Kustomize and supporting scripts for running TrinoDb (prestoSQL) and a Hive 3 Metastore in Kubernetes using S3 object storage and MySQL.
Author: Timothy C. Arland
Email: tcarland@gmail.com
- Kubernetes >= 1.23 - Suggested version: 1.25+
- Kustomize >= v5 - Suggested version: v5.4.1
The project depends on a number of environment variables for deploying the necessary configuration via the setup script. S3 Credentials are the primary variables required, with others having default values if not provided. The following table defines the list of variables used by the setup script.
Environment Variable | Description | Default Setting |
---|---|---|
S3_ENDPOINT | The S3 endpoint url | http(s)://minio.minio.svc |
S3_ACCESS_KEY | The S3 access key | |
S3_SECRET_KEY | The S3 secret key | |
---------------- | ------------------------- | ------------------- |
TRINO_NAMESPACE | Namespace for deploying the components | trino |
MYSQLD_USER | Name of the hive mysql db user | root |
MYSQLD_ROOT_PASSWORD | Password for the mysql root user | randomized-password |
The metastore image is based off of Hive version 3.1.3 and can be
built using the provided hive3/Containerfile.
$ cd containerfiles/hive3 && docker build . project/hive:3.1.3
Ensure all variables above are defined and exported to the environment. Passing an argument to the script will show the configuration only and can be used to verify the settings.
./bin/trino-k8s-setup.sh -e
Run the setup script to configure the various config templates.
./bin/trino-k8s-setup.sh
Copy the env or inherit all vars to the current environment.

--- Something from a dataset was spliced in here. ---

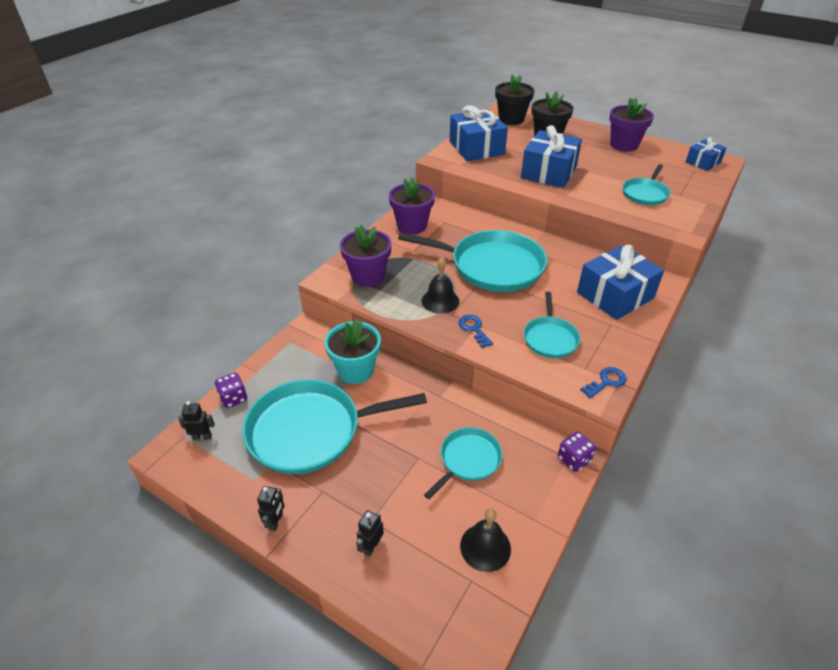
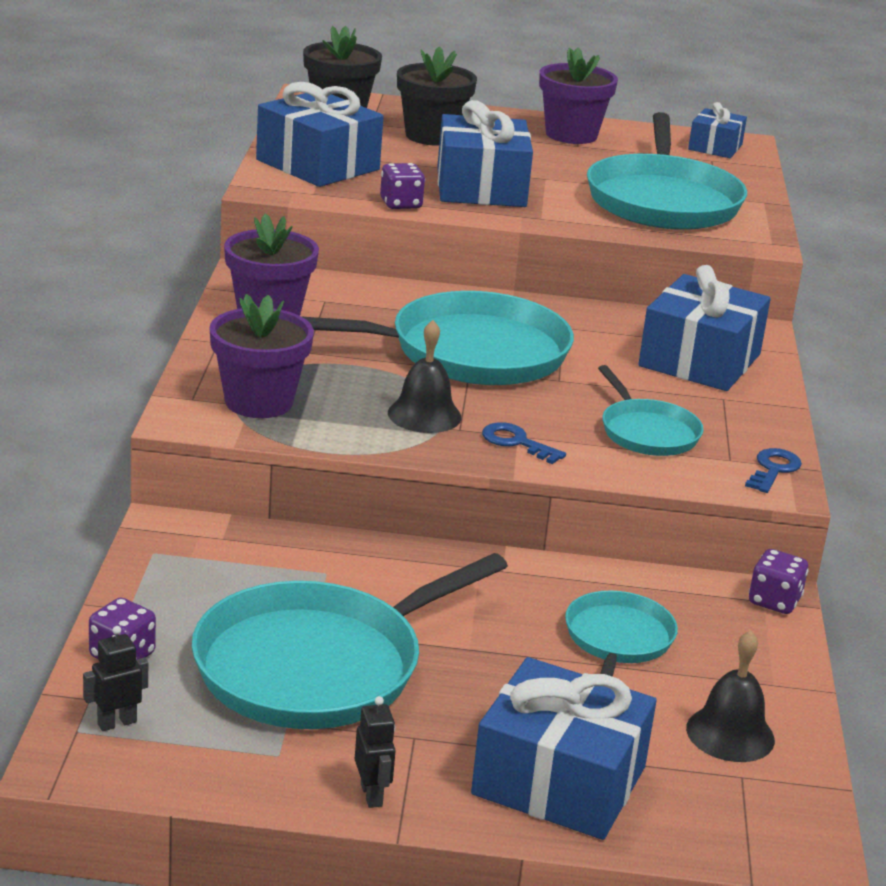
camera: 30 degrees left, 15 degrees down
turquoise flower pot [325,320,381,384] -> none
black robot [356,510,384,557] -> blue gift [471,657,657,840]
turquoise pan [622,164,670,205] -> turquoise pan [587,112,747,230], size x1.90
none -> purple dice [380,163,425,209]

eval $(./bin/trino-k8s-setup.sh)
Deploy the MySQL Server via Kustomize.
kustomize build mysql-server/ | kubectl apply -f -
The same Mysql image can be used as a client.
docker run -it --rm mysql mysql -hsome.mysql.host -usome-mysql-user -p
We deploy the metastore in the same manner, using Kustomize.
kustomize build hive-metastore/ | kubectl apply -f -
Note this includes the init job hive-init-schema.yaml that was generated by the setup script. This job will run the Hive schematool for provisioning the database.
Verify the parameter substitution is correct in trino/base/configmap.yaml as generated by the trino-k8s-setup.sh script.
Load the Trino manifests.
kustomize build trino/ | kubectl apply -f -
Enable external access to the coordinator via LoadBalancer, if necessary (the
trino-coordinator-service may already be set to type: LoadBalancer
).
This requires MetalLB or other ELB support in K8s.
kubectl patch service trino-coordinator-service -n trino -p '{"spec": {"type": "LoadBalancer"}}'
Get the external IP of the Trino Coordinator
kubectl get svc trino-coordinator-service -n trino --no-headers | awk '{ print $4 }'
The secrets needed for the components are written to **/base/secrets.env for kustomize
to consume on build and should be cleaned up after deployment by running make clean
.
Trino CLI can be acquired here
trino-cli --server 172.17.0.210:8080 --catalog hive --schema default
The JDBC Driver can be acquired from the Maven Central Repository. The current deployment has been tested with trino-451.